Reflecting on his theme, "The Return of the Hidden God: Renewing our Partnership in the Gospel," Bishop Richard Chartres of London initiated the Seventh Annual Hobart Lecture September 20 in the Episcopal Diocese of New York with the similarities between his home and New York City.
"We are both set in a cosmopolitan context, the home of international organizations, a hub of communications and center of financial services in the global economy of our wired up world," he noted.
The Hobart Lecture is an annual address sponsored by the Episcopal Diocese of New York and presented to acknowledge and encourage the pastoral ministry of the Church. The series is named for Bishop John Henry Hobart, the Third Bishop of New York (1816-1830), who is remembered and cited for his unfailing energy, his personal integrity, and his dedication to mission.
Addressing nearly 150 people, Chartres raised some of the issues facing both countries today. "In contemporary North Western Europe, perhaps more than in the U.S. as a whole, God for the moment is largely hidden from our view. Continental Europeans to a greater extent than we island folk sometimes actually worry that God has too much prominence in American public life."
He lamented, "The absence of God is itself very eloquent and a human society living without any rooting in God and attempting instead to possess fullness of life by accumulation soon exhibits symptoms of distress."
Chartres spoke on the important link between spirituality and ecology. "In the U.K., the church has just launched a campaign to shrink its own ecological footprint as part of raising consciousness about the autism which we seem to exhibit towards creation. We have been heartened recently by statements from leading American Evangelicals affirming the link between Christian faith and care for creation."
He did not shy away from the terrorist tragedies that both cities have endured. "We have both felt the unrighteous wrath of the terrorists. In the dangerous circumstances we both face mere appeals for tolerance on the basis of our common humanity are not enough and do not generate the energy needed for transformation."
He provided a suggestion: "Part of our work as a church must be engagement with other people of faith whose attitudes and values may be alien to us, speaking from faith to faith."
After discussing his recent work in the field of inter-religious understanding, he noted: "We are not looking for religious consensus or for polemical debate. Instead against the horizon of the challenges which face us all, our responsibility for the planet, our relations with the stranger in our midst, our search for economic justice in the world, participants are invited to go to their own scriptures -- Torah, Qur'an, Bible -- to identify the resources for engaging with these great themes.
"There is no fourth position when these believers -- Jews, Muslims, Christians -- who are in their different ways children of Abraham, meet. There is no covert assumption of the kind which underlies some so called interfaith work that the religious traditions are simply more or less adequate local editions of universal spiritual truths. I can only say from experience that 'scriptural reasoning' is a method which can permit hard things to be said in conversations which often result in participants deepening their sense of the identity and uniqueness of their own tradition and yet because we speak in company with others and thus accountably the result is at the same time deeper respect for other traditions."

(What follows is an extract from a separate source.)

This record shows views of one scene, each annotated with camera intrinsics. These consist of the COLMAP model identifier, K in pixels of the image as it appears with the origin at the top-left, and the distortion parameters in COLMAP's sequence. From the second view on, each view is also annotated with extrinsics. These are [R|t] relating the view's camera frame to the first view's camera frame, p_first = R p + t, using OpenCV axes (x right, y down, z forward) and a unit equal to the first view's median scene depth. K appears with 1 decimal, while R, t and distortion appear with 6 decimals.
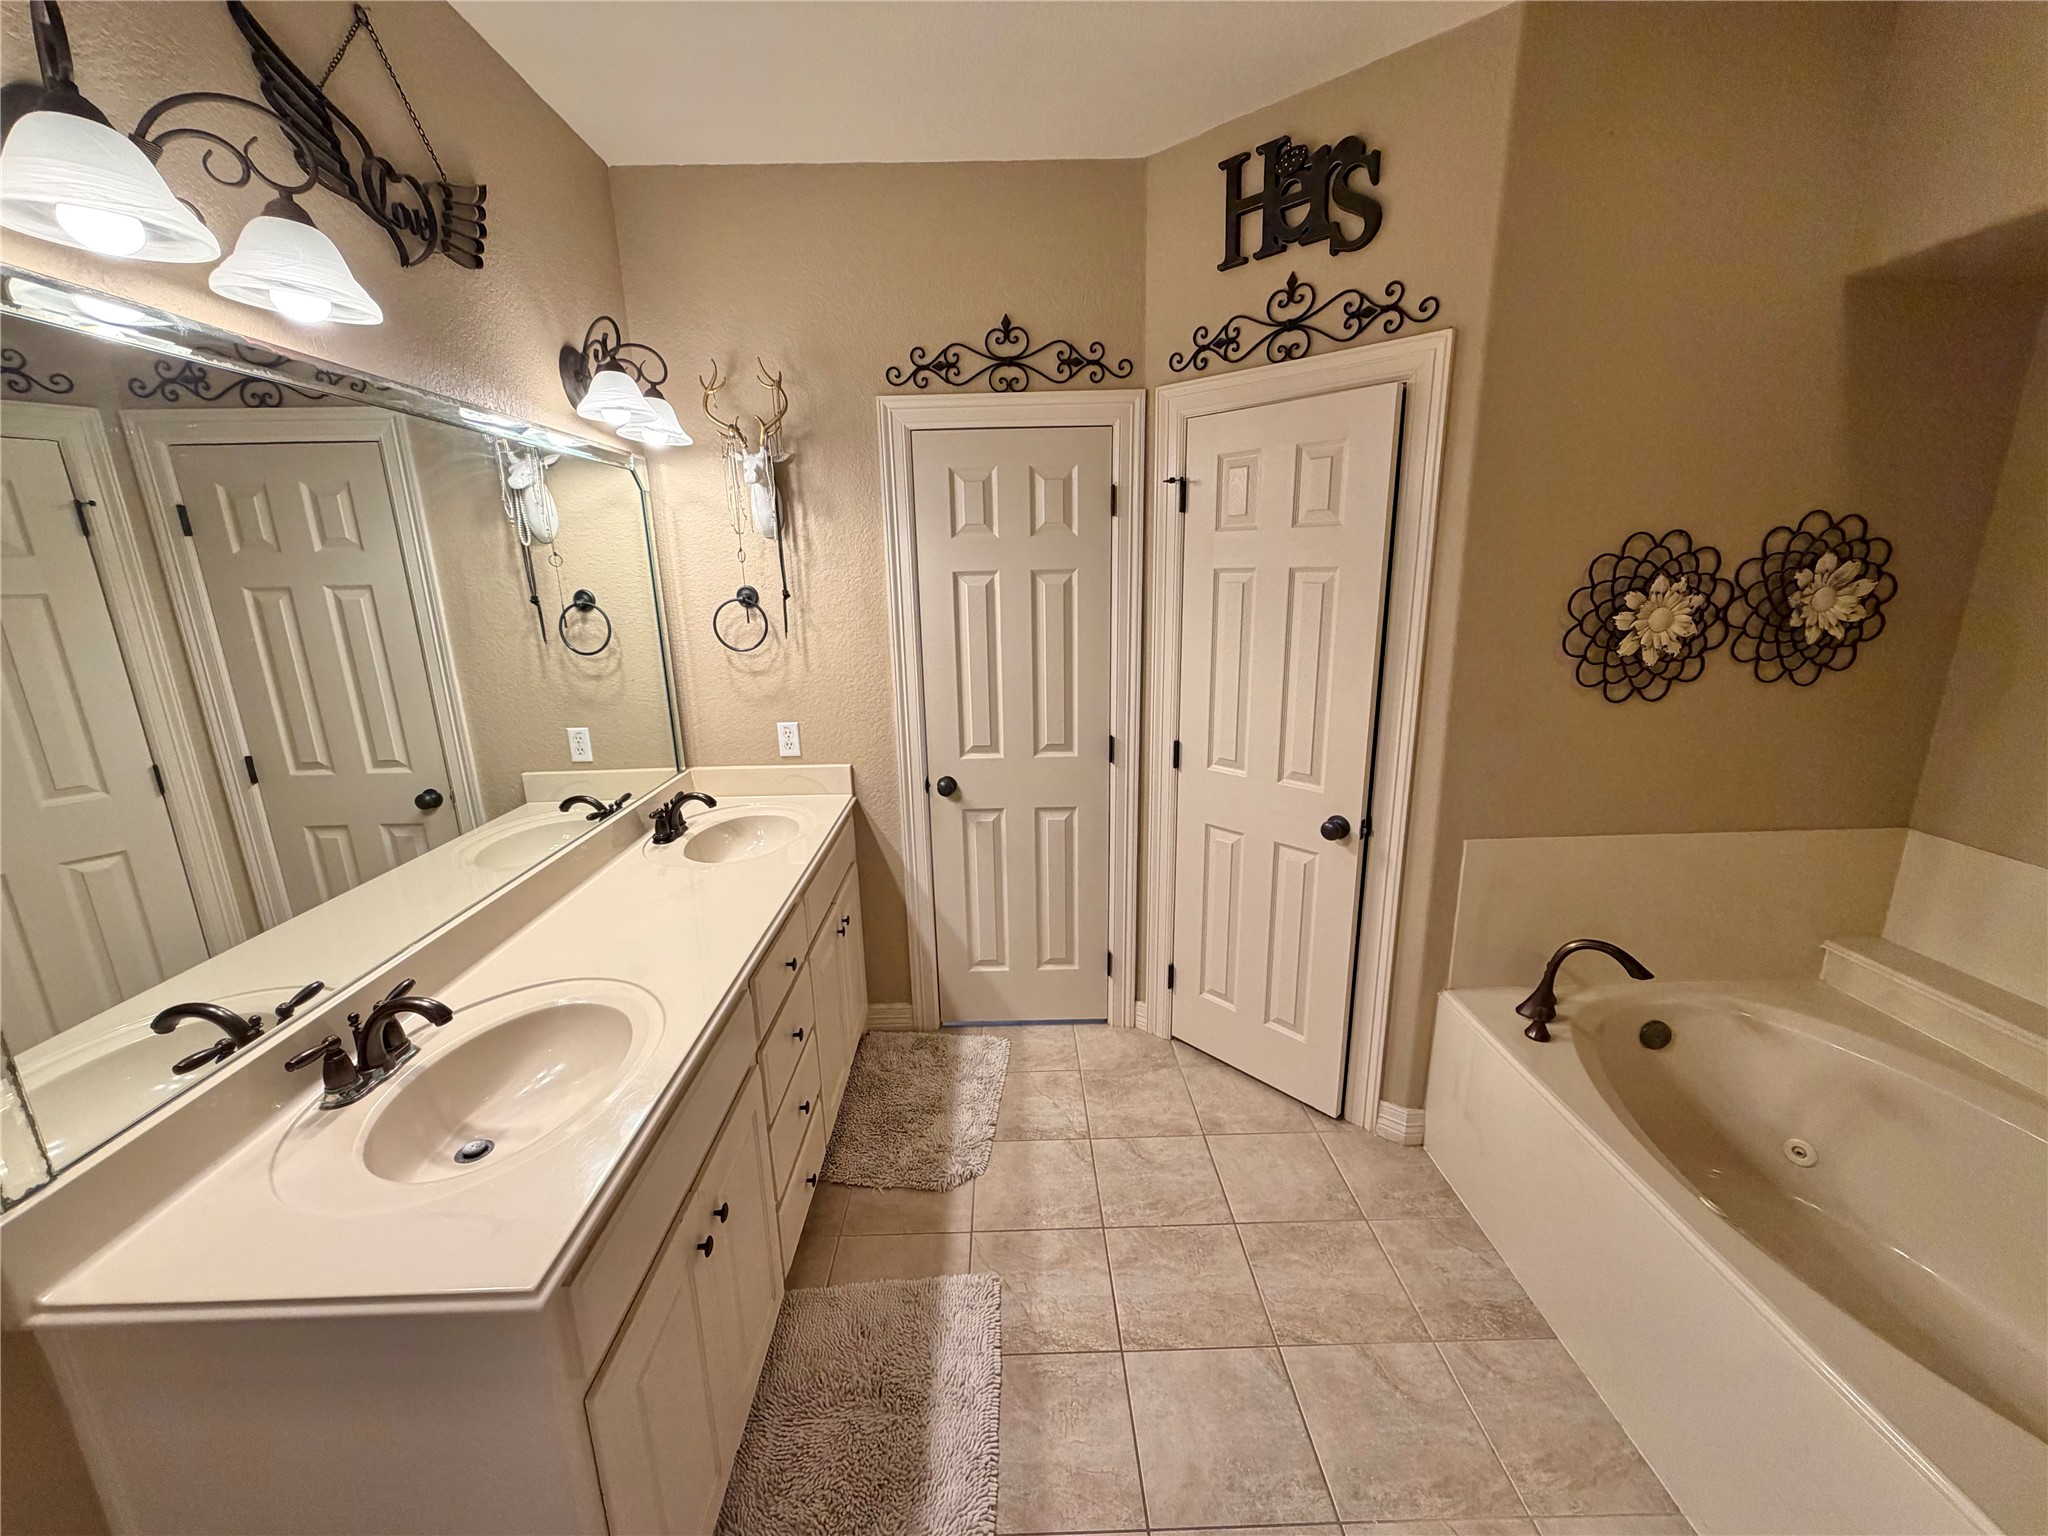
lens RADIAL K [[815.6, 0, 1016.7], [0, 815.6, 767.9], [0, 0, 1]] dist [0.000824, 0.000057]
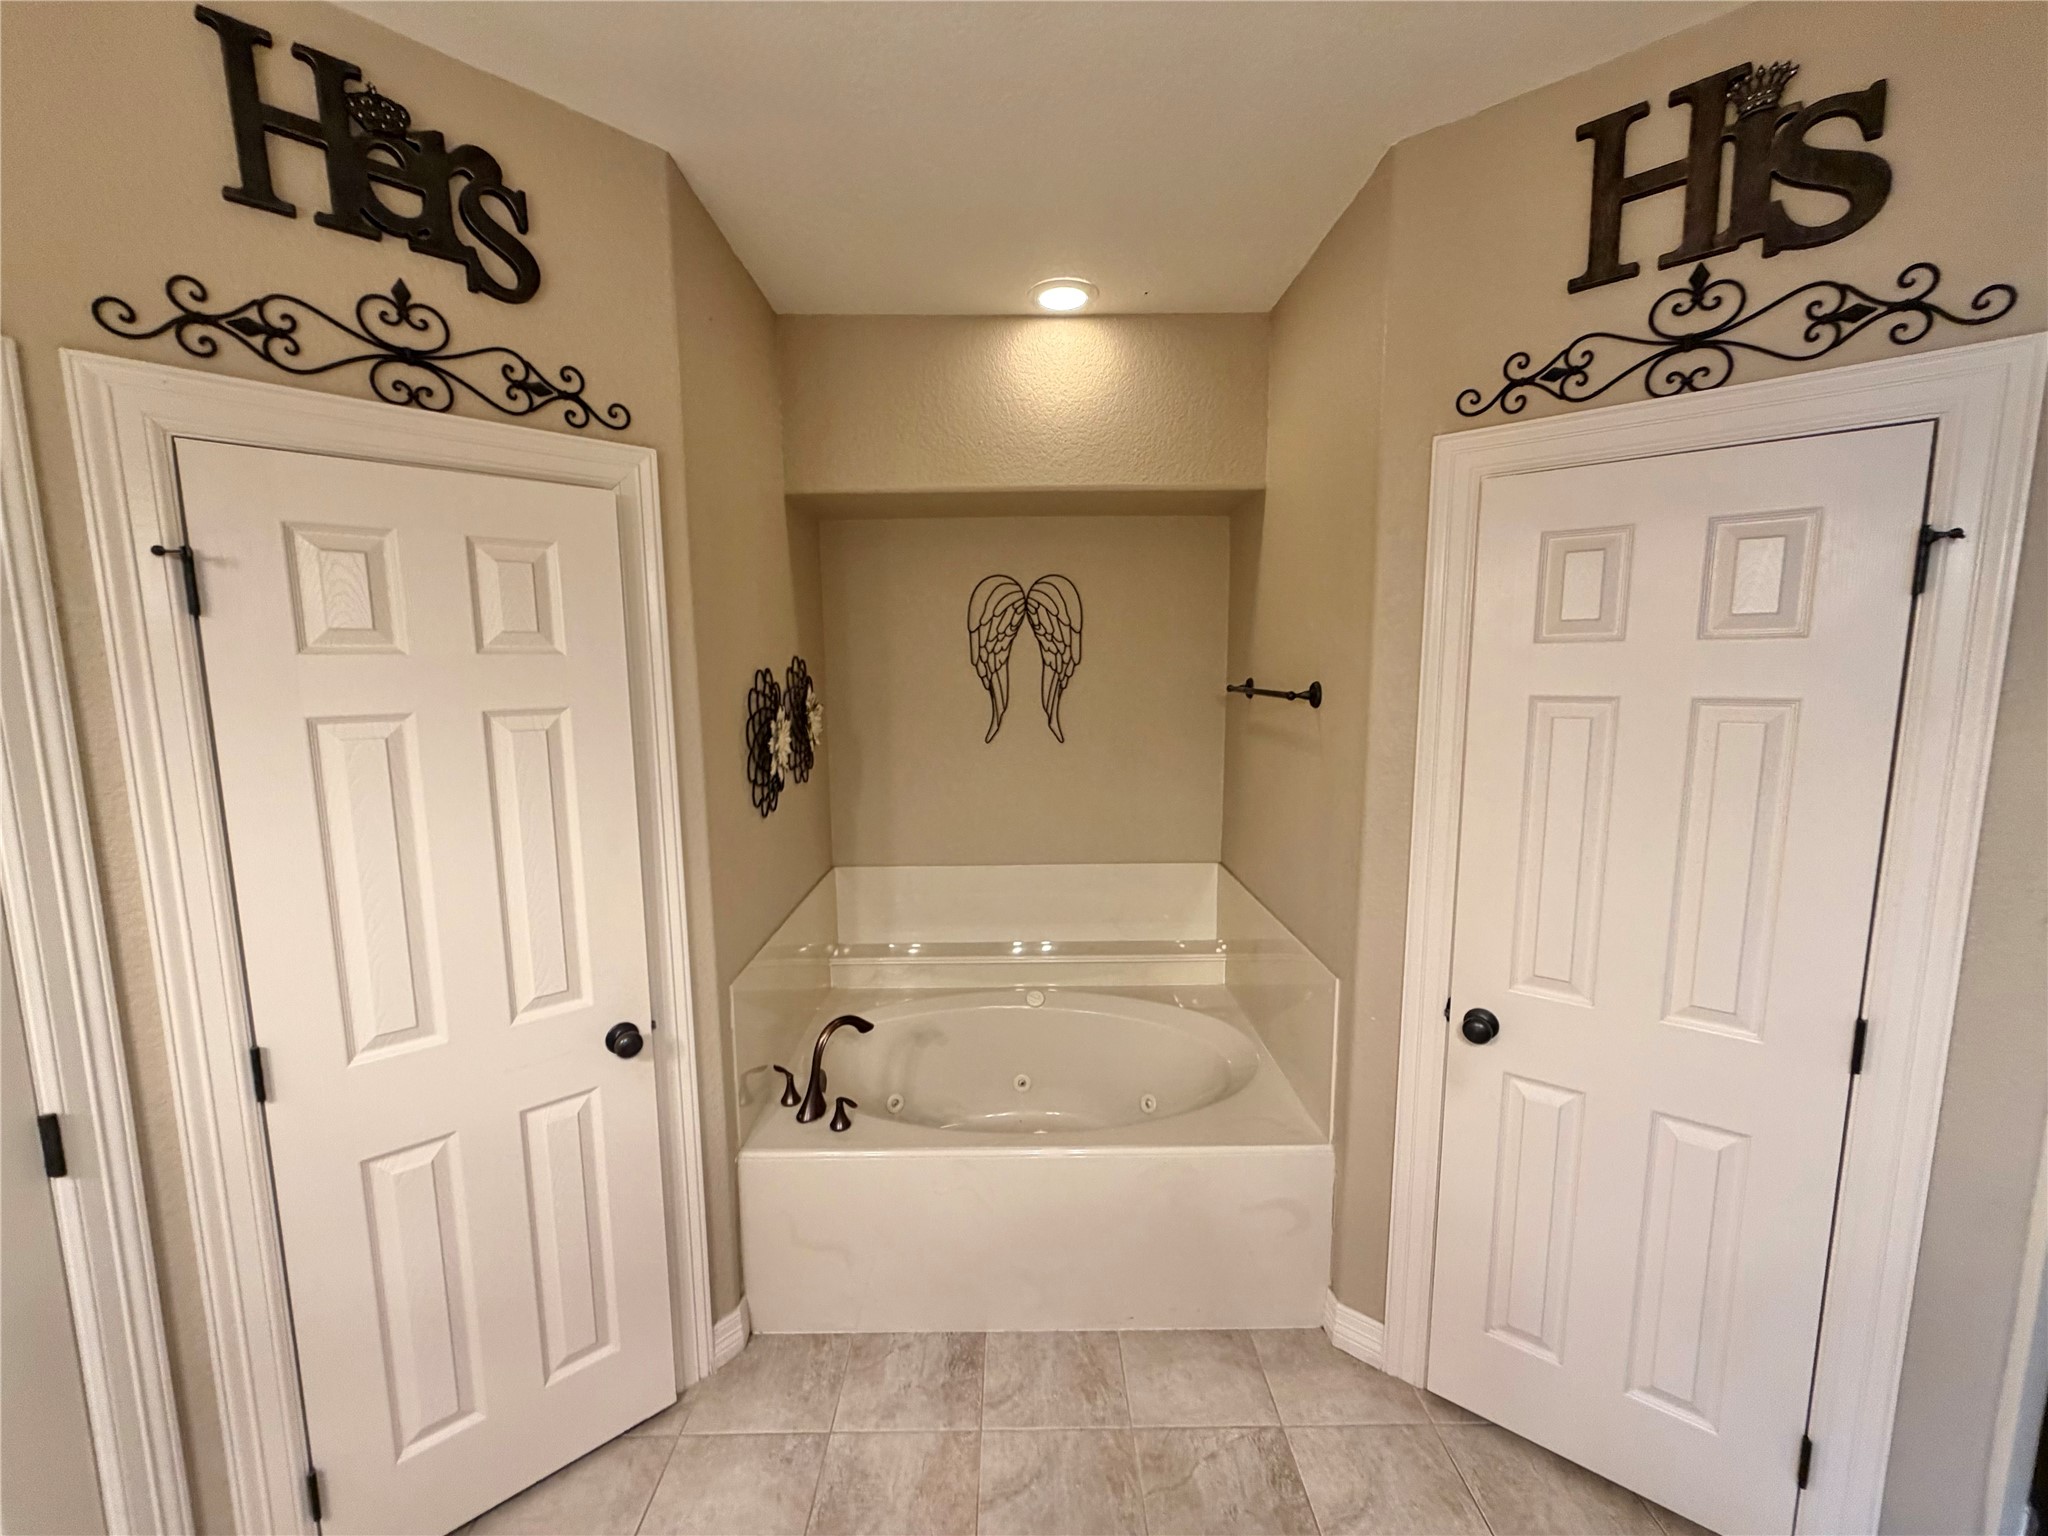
lens RADIAL K [[815.6, 0, 1016.7], [0, 815.6, 767.9], [0, 0, 1]] dist [0.000824, 0.000057]
pose [[0.014075, -0.106601, 0.994202, -0.365369], [0.257887, 0.961049, 0.099395, -0.166032], [-0.966073, 0.254993, 0.041017, 0.602351]]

Chartres' complete Hobart address is available on the website of the Episcopal Diocese of New York.
Read Chartres' biography
Previous Hobart presenters include: Bishop George E. Packard, Bishop Suffragan for Chaplaincies for the Episcopal Church; Bishop Njongonkulu Winston Hugh Ndungane, Archbishop of Cape Town; Bishop Michael G. Peers, Primate of the Anglican Church of Canada; Presiding Bishop Frank T. Griswold; the Most Rev. Dr. Rowan Williams, then Archbishop of Wales and now Archbishop of Canterbury; and Bishop Peter F. Carnley, Primate of Australia and Archbishop of Perth.